Chi pratica downhill «è consapevole dei rischi» si legge nella sentenza

Morì al bike park di Viola, ecco perché il gestore è stato assolto

Andrea Pastor, 38 anni, era vigile del fuoco e sportivo provetto: lasciò moglie e un figlio

Una giornata di divertimento con gli amici trasformata in tragedia in pochi istanti. Erano arrivati in cinque dall’Imperiese per provare i salti della pista di downhill di Viola St. Grée: nessuno immaginava che quel 3 ottobre 2021 sarebbe stato l’ultimo giorno di vita per uno di loro.

La vittima, Andrea Pastor, 38 anni, originario di Pigna, in val Nervia, era un vigile del fuoco. Aveva prestato servizio anche a Cuneo, poi il rientro in Liguria con la moglie e il figlio. Sognava di entrare nel nucleo Saf, l’élite del soccorso dei pompieri. Sportivo completo, oltre a essere un ottimo biker, praticava speleologia, trekking, arrampicata e sci.

Il dramma durante un salto sulla pista più impegnativa dell’impianto, la “Saltimbanco”. Pastor avrebbe mancato la rampa, urtando con il torace contro lo spigolo.
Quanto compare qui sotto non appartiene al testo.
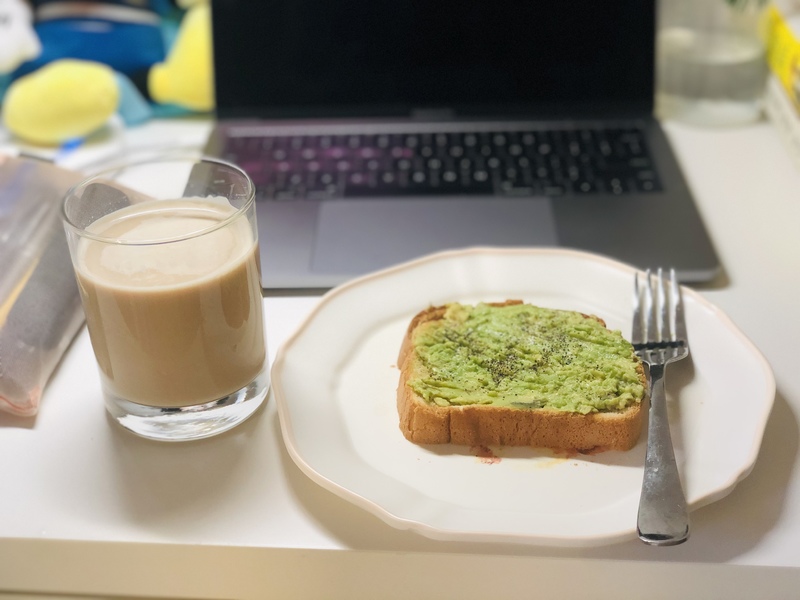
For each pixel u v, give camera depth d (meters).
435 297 0.60
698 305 0.57
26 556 0.45
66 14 1.01
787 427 0.50
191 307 0.45
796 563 0.41
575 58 0.90
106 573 0.45
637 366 0.50
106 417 0.53
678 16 0.97
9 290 0.57
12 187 0.66
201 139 0.96
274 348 0.59
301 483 0.47
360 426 0.50
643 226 0.71
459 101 0.92
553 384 0.49
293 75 0.92
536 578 0.43
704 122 0.93
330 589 0.45
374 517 0.45
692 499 0.42
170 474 0.48
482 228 0.72
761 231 0.72
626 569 0.42
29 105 0.91
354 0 0.89
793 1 0.92
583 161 0.82
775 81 0.90
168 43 1.05
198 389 0.48
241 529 0.44
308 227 0.73
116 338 0.46
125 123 1.01
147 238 0.48
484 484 0.45
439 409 0.47
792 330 0.59
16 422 0.52
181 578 0.45
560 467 0.47
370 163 0.83
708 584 0.42
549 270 0.62
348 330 0.57
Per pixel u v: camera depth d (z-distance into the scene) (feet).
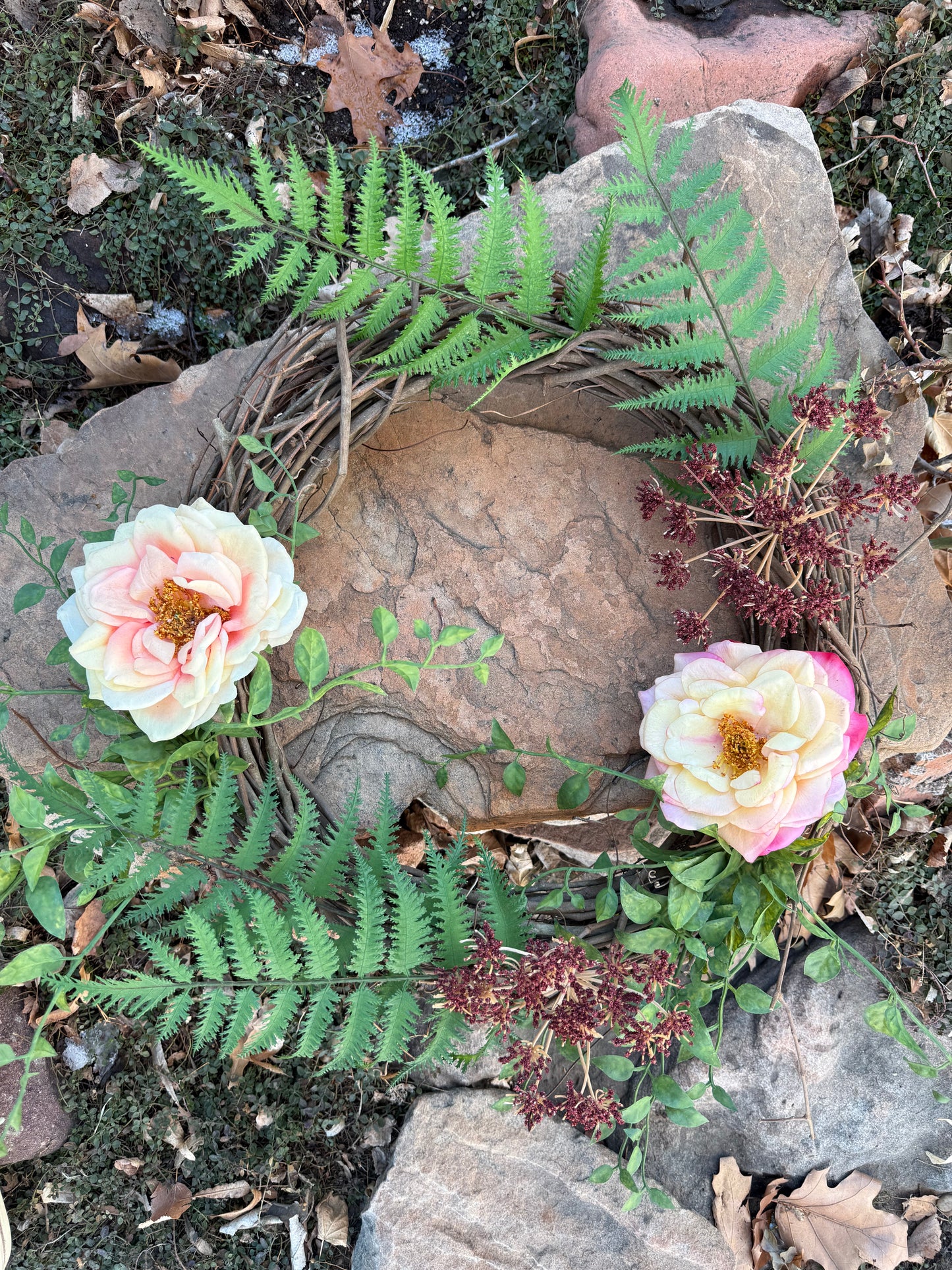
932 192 3.83
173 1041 3.75
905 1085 3.64
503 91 3.87
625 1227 3.53
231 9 3.83
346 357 2.89
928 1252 3.70
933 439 3.55
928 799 3.79
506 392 3.25
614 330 3.02
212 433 3.30
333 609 3.26
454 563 3.28
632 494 3.30
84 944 3.70
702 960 3.04
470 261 3.39
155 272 3.79
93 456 3.28
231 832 3.01
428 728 3.28
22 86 3.74
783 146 3.35
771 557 3.01
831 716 2.84
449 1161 3.55
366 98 3.87
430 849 2.88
Un’infermiera tentò di rianimarlo, ma inutilmente. Nel processo al gestore del bike park, il pubblico ministero aveva chiesto due anni per omicidio colposo, contestando due profili di responsabilità: la mancata osservanza degli obblighi informativi e l’omessa verifica che l’ostacolo fosse «segnalato e riservato solo ad esperti, comunque fornendo istruzioni su come affrontarlo».

Il giudice Alberto Boetti ha però assolto l’imputato. Nella sentenza si richiama quanto affermato dalla Cassazione in casi analoghi: «Il gestore di un impianto sportivo è tenuto a prevenire i rischi atipici, ma non quelli tipici della disciplina sportiva praticata». E ancora: i praticanti del downhill «sono consapevoli dei rischi associati e accettano i pericoli intrinseci di questo sport».

Secondo la difesa, si tratta del primo verdetto in Italia su un incidente mortale nel downhill. All’epoca dei fatti «non esisteva una normativa tecnica, né nazionale né europea, per la realizzazione, progettazione e omologazione di impianti di downhill».

Nonostante ciò, l’impianto sarebbe stato costruito «in conformità con le pratiche comuni del settore». Durante l’istruttoria era emerso il tema della non regolarità della pista, successivamente sanata: «Se il gestore avesse rispettato la legge e tenuto chiusa la pista Saltimbanco, Pastor non sarebbe morto», aveva sostenuto la parte civile.

Per il giudice, però, «il Saltimbanco non poteva definirsi "un’insidia"». Il salto nel vuoto era ben visibile sia dalla seggiovia sia dal bar e offriva ai più cauti la “chicken line”, una variante più semplice: uno degli amici di Pastor la imboccò ed è stato testimone diretto della scena.

In loco erano presenti il regolamento e i cartelli di pericolo. L’assenza di un limite di velocità non avrebbe cambiato l’esito, scrive Boetti: «Affrontare un salto ad una velocità troppo elevata può essere altrettanto pericoloso quanto affrontarlo a una velocità troppo bassa, aumentando il rischio di incidenti».

Analoghe considerazioni riguardano i materassi di protezione – che non coprivano integralmente lo spigolo – e una eventuale rampa di collegamento: la loro presenza avrebbe potuto introdurre ulteriori rischi. «Solo dopo l’infortunio è emerso che la pettorina di Pastor non era sufficiente a proteggere il petto da un trauma toracico», si legge ancora.

Resta così un interrogativo: Pastor avrebbe potuto essere più prudente? «Era prassi comune e consigliabile – osserva il giudice – fare un giro di ricognizione della pista per analizzare i salti e il percorso prima di affrontarli». Il gruppo di amici non lo fece. Neppure questo, però, è qualificato come una vera “colpa”.